EXERCISE INSTRUCTIONS: In the lines below, swap "lens line" for "camera line" and give them back with nothing else changed, leaving out the pictures.
Top of SUPPLIED INFORMATION
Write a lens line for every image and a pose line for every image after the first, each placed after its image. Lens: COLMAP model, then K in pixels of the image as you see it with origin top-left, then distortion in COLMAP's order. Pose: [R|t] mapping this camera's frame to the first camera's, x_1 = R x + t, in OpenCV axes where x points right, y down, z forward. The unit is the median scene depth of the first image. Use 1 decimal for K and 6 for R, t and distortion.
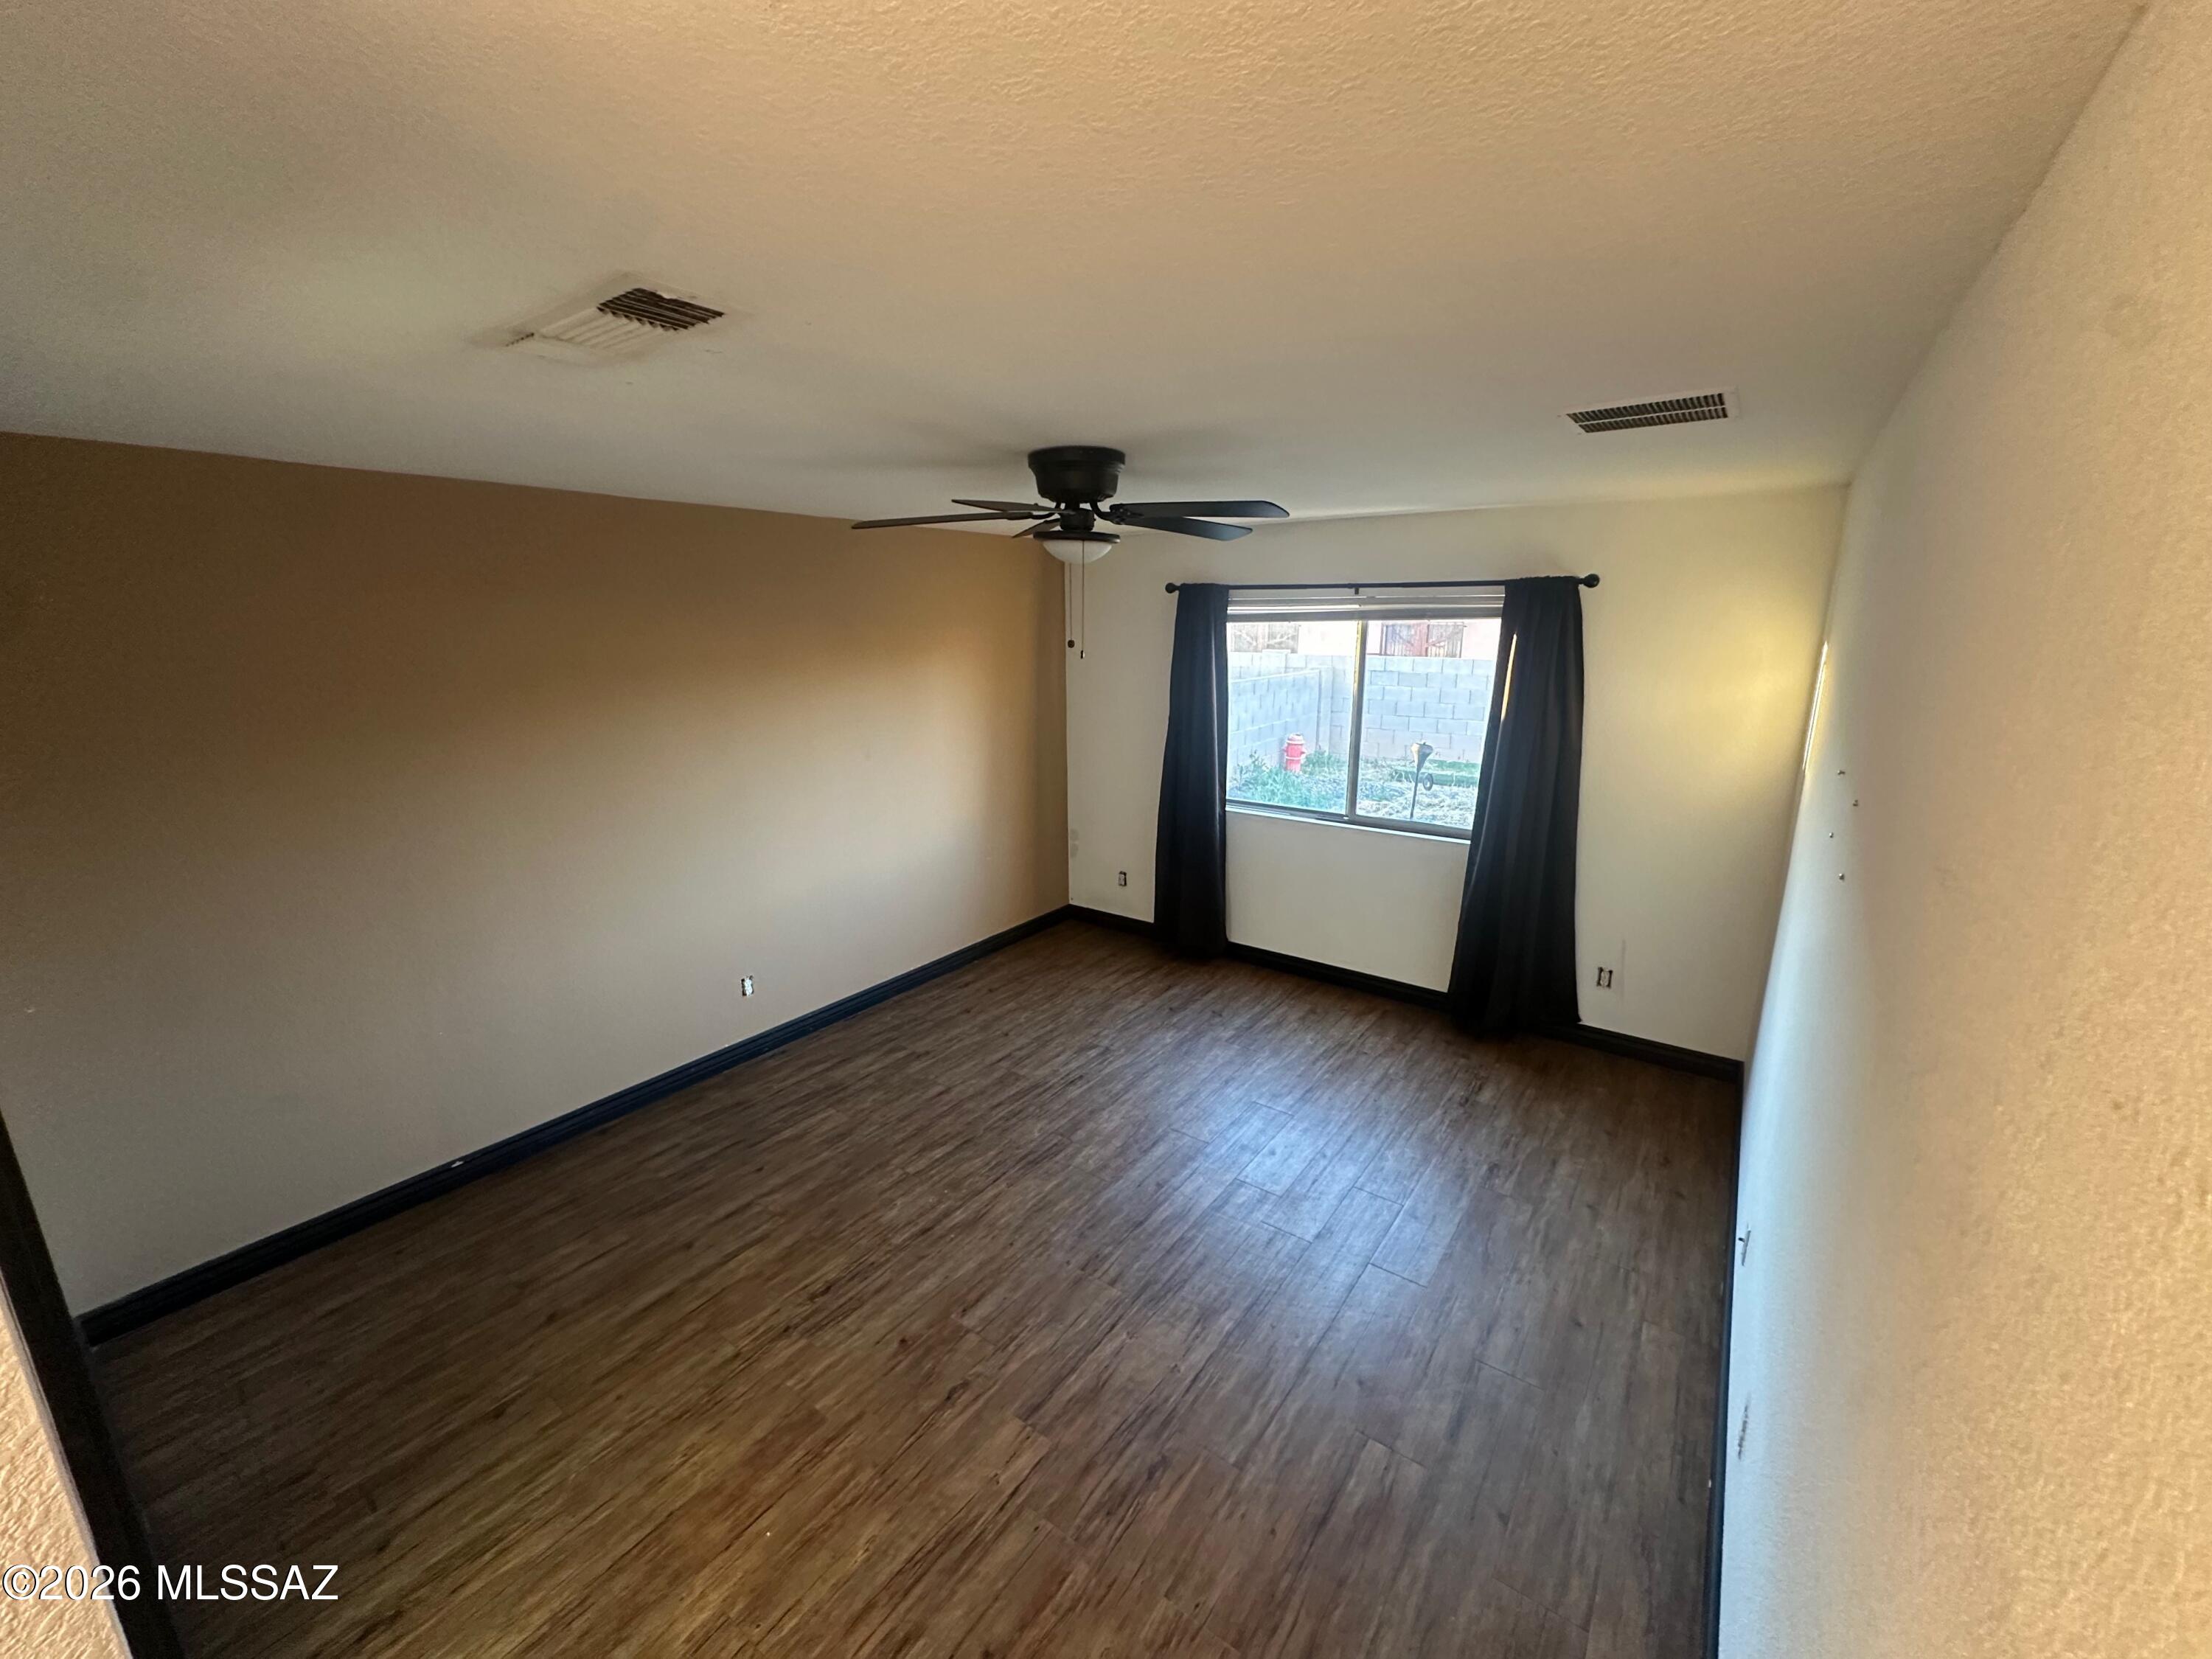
lens RADIAL K [[884.0, 0, 1110.4], [0, 884.0, 828.0], [0, 0, 1]] dist [-0.003714, 0.000957]
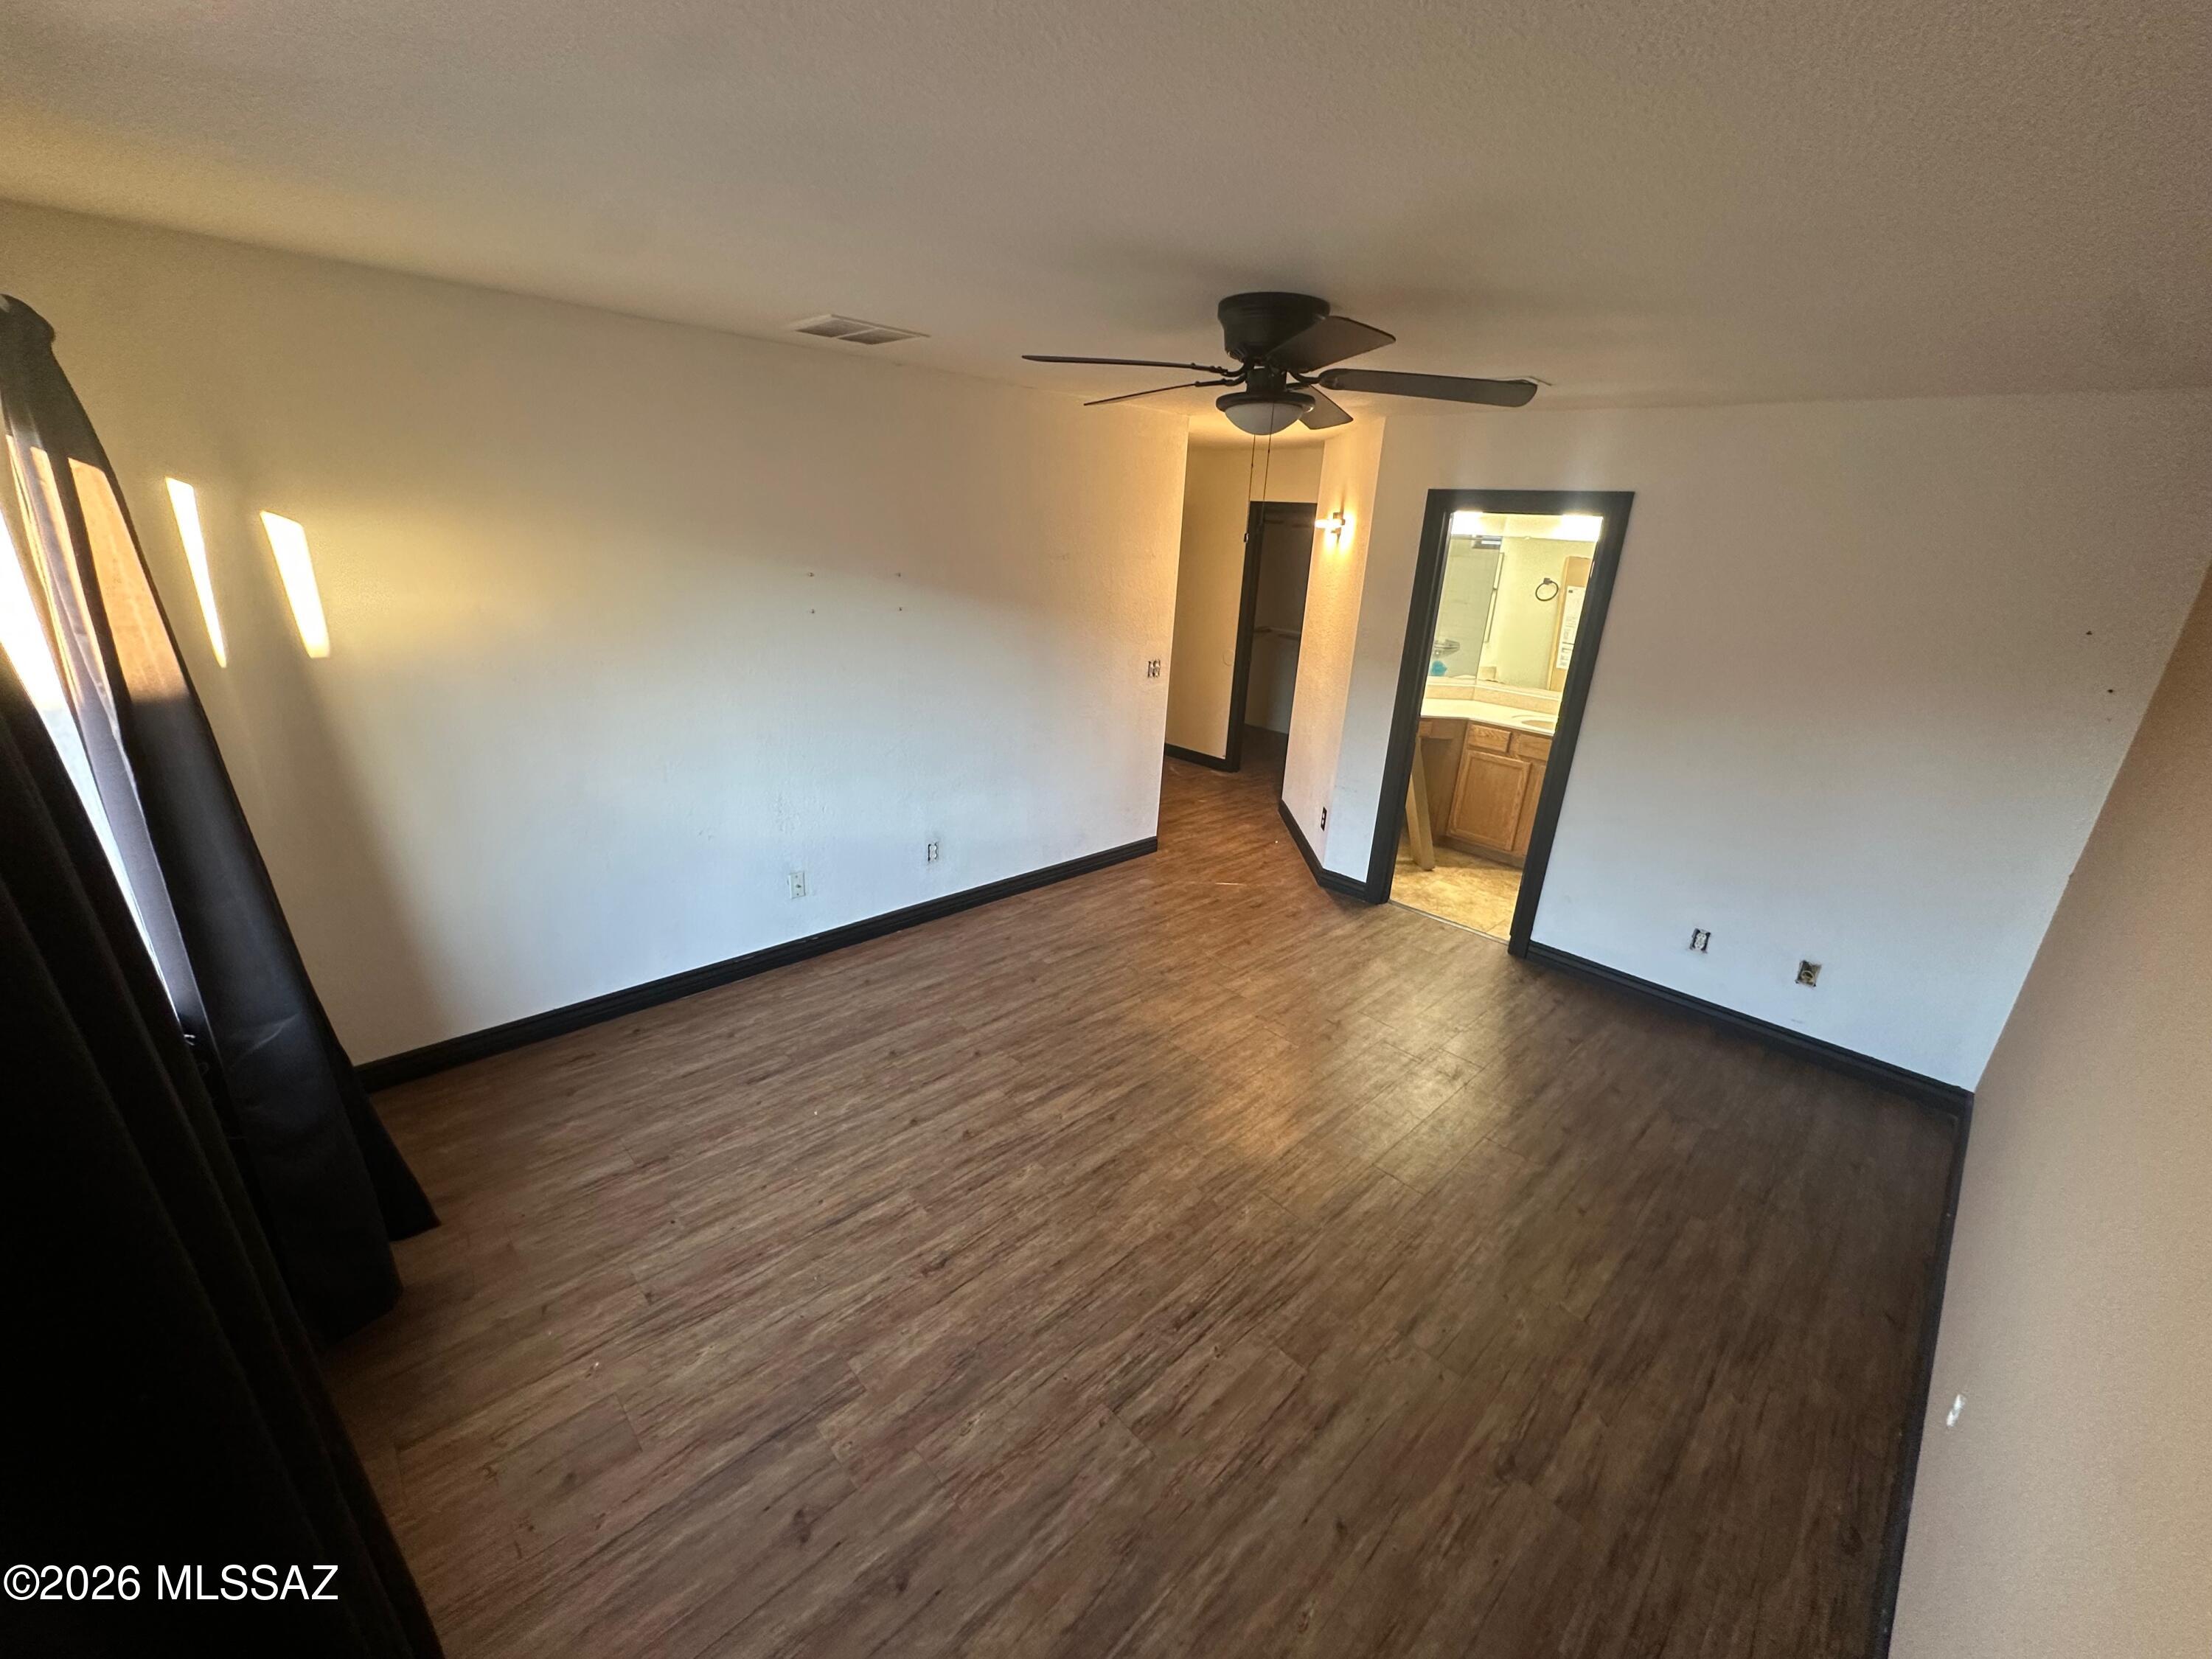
lens RADIAL K [[884.0, 0, 1102.2], [0, 884.0, 829.9], [0, 0, 1]] dist [-0.003714, 0.000957]
pose [[-0.981745, -0.106552, 0.157556, -0.040368], [-0.004863, 0.842146, 0.539227, -0.285447], [-0.190141, 0.528617, -0.827291, 1.273523]]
Bottom of SUPPLIED INFORMATION
ANSWER FOR THE TASK:
Write a camera line for every image and a pose line for every image after the first, each placed after its image. Lens: COLMAP model, then K in pixels of the image as you see it with origin top-left, then distortion in COLMAP's order. Pose: [R|t] mapping this camera's frame to the first camera's, x_1 = R x + t, in OpenCV axes where x points right, y down, z forward. The unit is the median scene depth of the first image. Use 1 decimal for K and 6 for R, t and distortion.
lens RADIAL K [[884.0, 0, 1110.4], [0, 884.0, 828.0], [0, 0, 1]] dist [-0.003714, 0.000957]
lens RADIAL K [[884.0, 0, 1102.2], [0, 884.0, 829.9], [0, 0, 1]] dist [-0.003714, 0.000957]
pose [[-0.981745, -0.106552, 0.157556, -0.040368], [-0.004863, 0.842146, 0.539227, -0.285447], [-0.190141, 0.528617, -0.827291, 1.273523]]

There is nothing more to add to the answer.